» Instructions to follow:
Write out the stretch of lines below that begins at the line with "3: (319, 200, 2.39)" and ends at the line with "26: (197, 60, 2.35)", including both, exactly as given and nothing more.

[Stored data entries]

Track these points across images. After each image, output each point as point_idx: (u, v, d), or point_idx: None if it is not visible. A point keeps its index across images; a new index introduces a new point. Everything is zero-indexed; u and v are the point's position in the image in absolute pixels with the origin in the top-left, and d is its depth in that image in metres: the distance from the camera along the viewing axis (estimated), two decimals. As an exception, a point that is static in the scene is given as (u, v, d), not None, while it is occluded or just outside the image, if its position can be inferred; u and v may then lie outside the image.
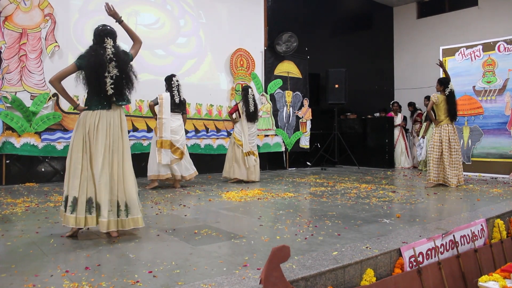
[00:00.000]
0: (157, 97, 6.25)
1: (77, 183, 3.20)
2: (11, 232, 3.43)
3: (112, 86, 3.28)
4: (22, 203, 4.81)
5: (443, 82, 6.60)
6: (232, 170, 7.09)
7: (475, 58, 8.58)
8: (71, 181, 3.22)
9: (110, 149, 3.29)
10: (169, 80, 6.35)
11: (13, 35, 6.41)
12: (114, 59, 3.33)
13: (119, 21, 3.59)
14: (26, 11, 6.53)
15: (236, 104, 7.21)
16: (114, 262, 2.66)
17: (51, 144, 6.67)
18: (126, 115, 7.29)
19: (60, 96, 6.62)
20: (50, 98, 6.66)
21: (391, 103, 11.13)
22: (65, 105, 6.79)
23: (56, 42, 6.78)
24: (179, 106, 6.33)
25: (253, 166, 7.10)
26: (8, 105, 6.34)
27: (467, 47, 8.73)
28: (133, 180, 3.41)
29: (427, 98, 10.05)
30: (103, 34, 3.40)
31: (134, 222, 3.33)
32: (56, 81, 3.34)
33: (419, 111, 10.56)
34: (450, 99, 6.52)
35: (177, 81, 6.33)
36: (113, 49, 3.35)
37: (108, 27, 3.48)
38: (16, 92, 6.39)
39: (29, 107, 6.46)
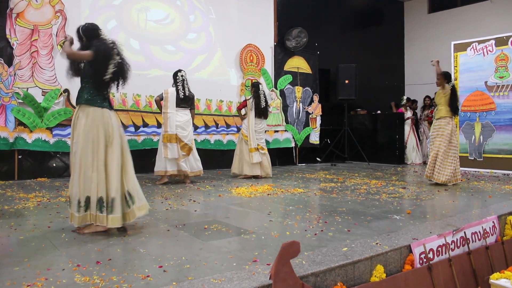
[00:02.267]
0: (162, 92, 6.28)
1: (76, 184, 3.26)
2: (23, 226, 3.47)
3: (115, 70, 3.35)
4: (34, 198, 4.87)
5: (448, 76, 6.38)
6: (241, 167, 7.09)
7: (487, 53, 8.47)
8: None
9: (96, 146, 3.25)
10: (175, 75, 6.34)
11: (25, 32, 6.47)
12: (115, 47, 3.39)
13: None
14: (37, 8, 6.58)
15: (245, 100, 7.19)
16: (125, 256, 2.68)
17: (62, 139, 6.73)
18: (136, 111, 7.42)
19: (71, 92, 6.66)
20: (61, 94, 6.71)
21: (405, 98, 10.97)
22: (75, 101, 6.84)
23: (67, 38, 6.82)
24: (185, 101, 6.29)
25: (261, 162, 7.09)
26: (20, 101, 6.40)
27: (479, 42, 8.62)
28: (131, 171, 3.39)
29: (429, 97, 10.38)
30: (96, 27, 3.48)
31: (138, 210, 3.35)
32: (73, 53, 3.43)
33: (433, 108, 10.48)
34: (453, 94, 6.35)
35: (181, 76, 6.29)
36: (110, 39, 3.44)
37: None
38: (27, 88, 6.45)
39: (40, 103, 6.52)
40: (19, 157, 6.50)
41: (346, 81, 10.17)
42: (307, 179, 7.12)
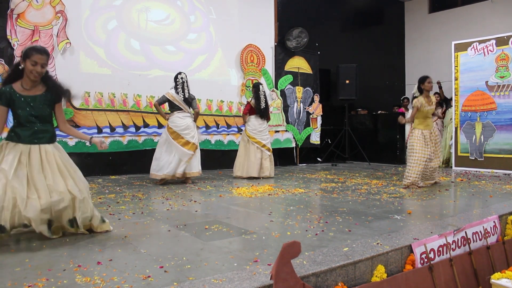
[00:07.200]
0: (164, 95, 6.28)
1: None
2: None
3: None
4: (35, 198, 4.86)
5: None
6: (246, 169, 7.07)
7: (488, 53, 8.46)
8: None
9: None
10: (175, 77, 6.35)
11: (26, 32, 6.47)
12: None
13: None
14: (38, 9, 6.58)
15: (248, 103, 7.18)
16: (126, 257, 2.68)
17: (63, 140, 6.72)
18: (137, 111, 7.42)
19: (71, 93, 6.66)
20: (62, 94, 6.71)
21: (401, 98, 11.06)
22: (76, 101, 6.84)
23: (68, 39, 6.82)
24: (185, 103, 6.31)
25: (264, 163, 7.09)
26: (21, 101, 6.40)
27: (480, 42, 8.61)
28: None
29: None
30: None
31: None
32: None
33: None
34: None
35: (181, 78, 6.29)
36: None
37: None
38: (28, 89, 6.45)
39: (41, 104, 6.52)
40: (20, 157, 6.49)
41: (347, 81, 10.16)
42: (308, 179, 7.12)
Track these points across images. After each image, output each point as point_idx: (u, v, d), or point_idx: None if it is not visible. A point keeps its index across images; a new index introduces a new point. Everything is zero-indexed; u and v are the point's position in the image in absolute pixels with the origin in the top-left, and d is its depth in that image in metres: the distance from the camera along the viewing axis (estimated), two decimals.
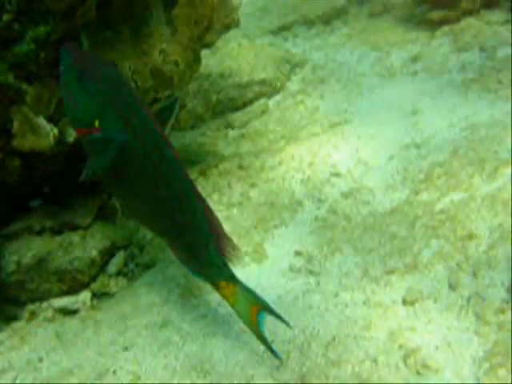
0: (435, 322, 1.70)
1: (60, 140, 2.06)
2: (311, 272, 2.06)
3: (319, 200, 2.39)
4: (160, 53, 2.28)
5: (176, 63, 2.30)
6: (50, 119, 2.04)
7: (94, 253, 2.16)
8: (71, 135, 2.08)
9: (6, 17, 1.88)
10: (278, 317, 1.70)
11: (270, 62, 3.44)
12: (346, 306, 1.84)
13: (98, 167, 1.69)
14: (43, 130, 1.99)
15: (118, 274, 2.20)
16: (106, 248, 2.20)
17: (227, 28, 2.29)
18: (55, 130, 2.01)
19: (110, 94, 1.63)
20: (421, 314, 1.74)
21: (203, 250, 1.75)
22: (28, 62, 1.97)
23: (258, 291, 1.95)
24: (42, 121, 2.00)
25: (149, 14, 2.31)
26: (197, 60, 2.35)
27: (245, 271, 2.13)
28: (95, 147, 1.68)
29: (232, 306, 1.76)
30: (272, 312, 1.71)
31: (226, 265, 1.76)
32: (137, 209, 1.85)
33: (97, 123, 1.63)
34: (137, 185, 1.72)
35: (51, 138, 1.99)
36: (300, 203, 2.40)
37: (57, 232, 2.22)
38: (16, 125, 1.99)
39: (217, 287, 1.78)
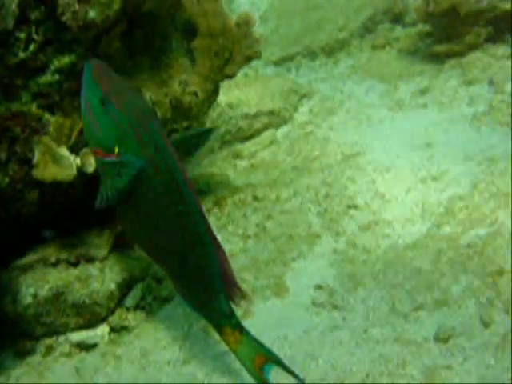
0: (472, 361, 1.67)
1: (80, 170, 2.03)
2: (335, 307, 2.03)
3: (337, 233, 2.37)
4: (180, 83, 2.26)
5: (195, 94, 2.29)
6: (71, 149, 2.01)
7: (113, 286, 2.11)
8: (91, 165, 2.05)
9: (32, 47, 1.86)
10: (290, 371, 1.65)
11: (277, 93, 3.44)
12: (377, 342, 1.81)
13: (113, 191, 1.65)
14: (66, 161, 1.96)
15: (136, 307, 2.15)
16: (125, 281, 2.16)
17: (248, 60, 2.28)
18: (78, 161, 1.98)
19: (132, 122, 1.60)
20: (455, 352, 1.71)
21: (212, 296, 1.71)
22: (52, 92, 1.95)
23: (283, 326, 1.93)
24: (64, 151, 1.97)
25: (168, 45, 2.30)
26: (216, 91, 2.33)
27: (266, 305, 2.11)
28: (111, 170, 1.65)
29: (233, 352, 1.72)
30: (283, 366, 1.66)
31: (233, 313, 1.73)
32: (146, 241, 1.80)
33: (116, 149, 1.60)
34: (150, 218, 1.69)
35: (74, 169, 1.95)
36: (317, 236, 2.38)
37: (72, 264, 2.18)
38: (38, 155, 1.95)
39: (220, 332, 1.74)
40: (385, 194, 2.45)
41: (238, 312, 1.94)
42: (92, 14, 1.85)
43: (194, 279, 1.73)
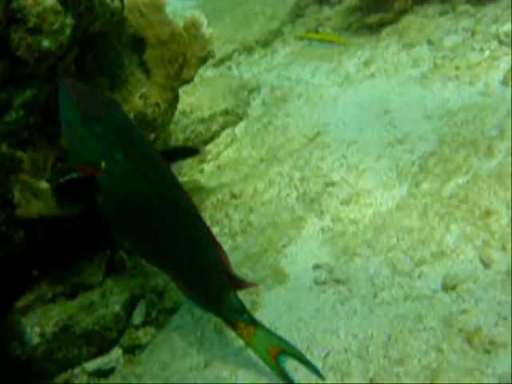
0: (484, 301, 1.73)
1: None
2: (338, 281, 2.06)
3: (321, 212, 2.41)
4: (140, 97, 2.26)
5: (157, 105, 2.29)
6: (49, 181, 2.00)
7: (118, 307, 2.11)
8: None
9: None
10: (304, 361, 1.69)
11: (226, 92, 3.46)
12: (389, 304, 1.86)
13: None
14: (47, 194, 1.94)
15: (144, 323, 2.15)
16: (127, 300, 2.15)
17: (204, 61, 2.30)
18: None
19: (115, 135, 1.60)
20: (466, 296, 1.77)
21: (221, 294, 1.73)
22: (19, 129, 1.93)
23: (294, 309, 1.96)
24: (43, 184, 1.95)
25: (121, 62, 2.30)
26: (176, 98, 2.34)
27: (271, 294, 2.13)
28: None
29: (249, 346, 1.75)
30: (297, 357, 1.70)
31: (244, 307, 1.76)
32: (148, 250, 1.79)
33: (103, 164, 1.60)
34: (148, 227, 1.68)
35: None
36: (302, 219, 2.42)
37: (70, 296, 2.16)
38: (17, 194, 1.93)
39: (234, 327, 1.76)
40: (357, 166, 2.51)
41: (247, 305, 1.96)
42: (46, 43, 1.83)
43: (201, 280, 1.75)
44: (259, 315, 1.95)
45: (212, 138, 3.27)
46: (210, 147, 3.20)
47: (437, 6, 3.47)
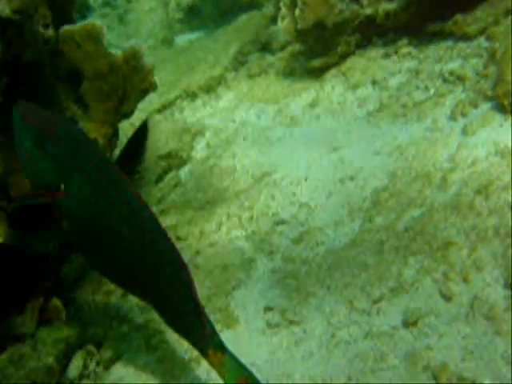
0: (448, 335, 1.62)
1: None
2: (291, 322, 1.94)
3: (271, 252, 2.29)
4: None
5: (95, 140, 2.16)
6: None
7: (50, 360, 1.92)
8: (1, 236, 1.87)
9: None
10: None
11: (170, 136, 3.36)
12: (348, 343, 1.73)
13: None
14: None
15: (81, 377, 1.96)
16: (62, 352, 1.96)
17: (145, 93, 2.19)
18: None
19: (71, 154, 1.53)
20: (429, 331, 1.66)
21: (191, 317, 1.60)
22: None
23: (245, 354, 1.81)
24: None
25: (55, 95, 2.16)
26: (116, 133, 2.22)
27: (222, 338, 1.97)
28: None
29: (221, 377, 1.61)
30: None
31: (215, 333, 1.64)
32: (114, 272, 1.68)
33: (62, 187, 1.53)
34: (114, 248, 1.59)
35: None
36: (252, 260, 2.29)
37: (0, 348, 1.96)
38: None
39: (204, 354, 1.64)
40: (308, 203, 2.41)
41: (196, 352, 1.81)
42: None
43: (172, 302, 1.63)
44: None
45: (155, 182, 3.13)
46: (153, 191, 3.06)
47: (379, 48, 3.47)
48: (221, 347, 1.61)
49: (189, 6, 5.51)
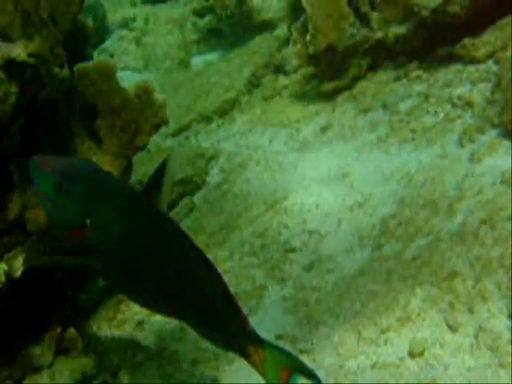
0: (452, 367, 1.65)
1: (7, 276, 1.91)
2: (302, 351, 1.97)
3: (282, 279, 2.34)
4: None
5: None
6: None
7: None
8: (19, 269, 1.94)
9: None
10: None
11: (184, 161, 3.42)
12: (355, 374, 1.77)
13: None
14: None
15: None
16: (78, 382, 2.02)
17: (157, 128, 2.25)
18: (3, 266, 1.85)
19: (94, 189, 1.54)
20: (434, 363, 1.69)
21: (227, 321, 1.60)
22: None
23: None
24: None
25: (71, 130, 2.24)
26: (129, 166, 2.28)
27: (232, 368, 2.04)
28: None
29: (262, 376, 1.59)
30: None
31: (253, 330, 1.62)
32: (149, 297, 1.68)
33: (88, 222, 1.53)
34: (147, 272, 1.60)
35: (2, 276, 1.83)
36: (264, 287, 2.34)
37: (18, 380, 2.02)
38: None
39: (245, 354, 1.61)
40: (319, 231, 2.45)
41: (208, 381, 1.86)
42: None
43: (207, 313, 1.62)
44: None
45: (171, 208, 3.19)
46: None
47: (390, 72, 3.51)
48: (260, 343, 1.60)
49: (205, 27, 5.59)
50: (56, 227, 1.61)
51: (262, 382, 1.56)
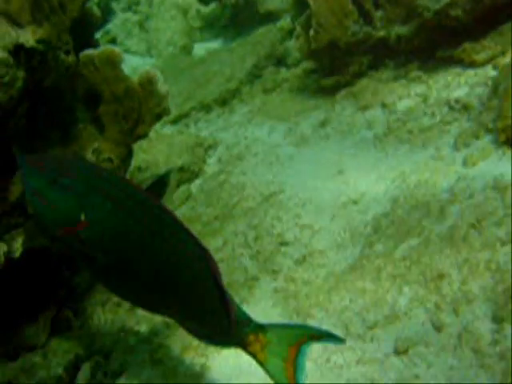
0: (435, 366, 1.71)
1: (7, 257, 1.95)
2: None
3: (274, 272, 2.38)
4: (93, 152, 2.23)
5: (110, 160, 2.26)
6: None
7: (60, 370, 2.02)
8: (18, 250, 1.98)
9: None
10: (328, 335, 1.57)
11: (183, 149, 3.45)
12: (341, 368, 1.82)
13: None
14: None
15: None
16: (71, 362, 2.07)
17: (159, 117, 2.29)
18: (4, 247, 1.90)
19: (88, 181, 1.53)
20: (418, 361, 1.75)
21: (223, 317, 1.57)
22: None
23: (244, 374, 1.91)
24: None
25: (74, 116, 2.27)
26: (130, 154, 2.32)
27: (221, 356, 2.08)
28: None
29: (261, 366, 1.58)
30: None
31: (249, 318, 1.62)
32: (139, 294, 1.66)
33: (83, 216, 1.52)
34: (147, 267, 1.57)
35: (2, 257, 1.87)
36: (255, 278, 2.38)
37: (12, 357, 2.07)
38: None
39: (245, 344, 1.59)
40: (312, 225, 2.50)
41: (196, 369, 1.91)
42: None
43: (203, 306, 1.61)
44: (209, 379, 1.89)
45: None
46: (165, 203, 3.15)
47: (390, 71, 3.54)
48: (261, 328, 1.58)
49: (208, 14, 5.60)
50: (50, 224, 1.56)
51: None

» Task response:
3: (319, 200, 2.39)
4: (160, 53, 2.28)
5: (176, 63, 2.30)
6: (50, 119, 2.04)
7: (94, 253, 2.16)
8: (71, 135, 2.08)
9: (6, 17, 1.88)
10: (278, 317, 1.70)
11: (270, 62, 3.44)
12: (346, 306, 1.84)
13: (98, 167, 1.69)
14: (43, 130, 1.99)
15: (118, 274, 2.20)
16: (106, 248, 2.20)
17: (227, 28, 2.29)
18: (55, 130, 2.01)
19: (110, 94, 1.63)
20: (421, 314, 1.74)
21: (203, 250, 1.75)
22: (28, 62, 1.97)
23: (258, 291, 1.95)
24: (42, 121, 2.00)
25: (149, 14, 2.31)
26: (197, 60, 2.35)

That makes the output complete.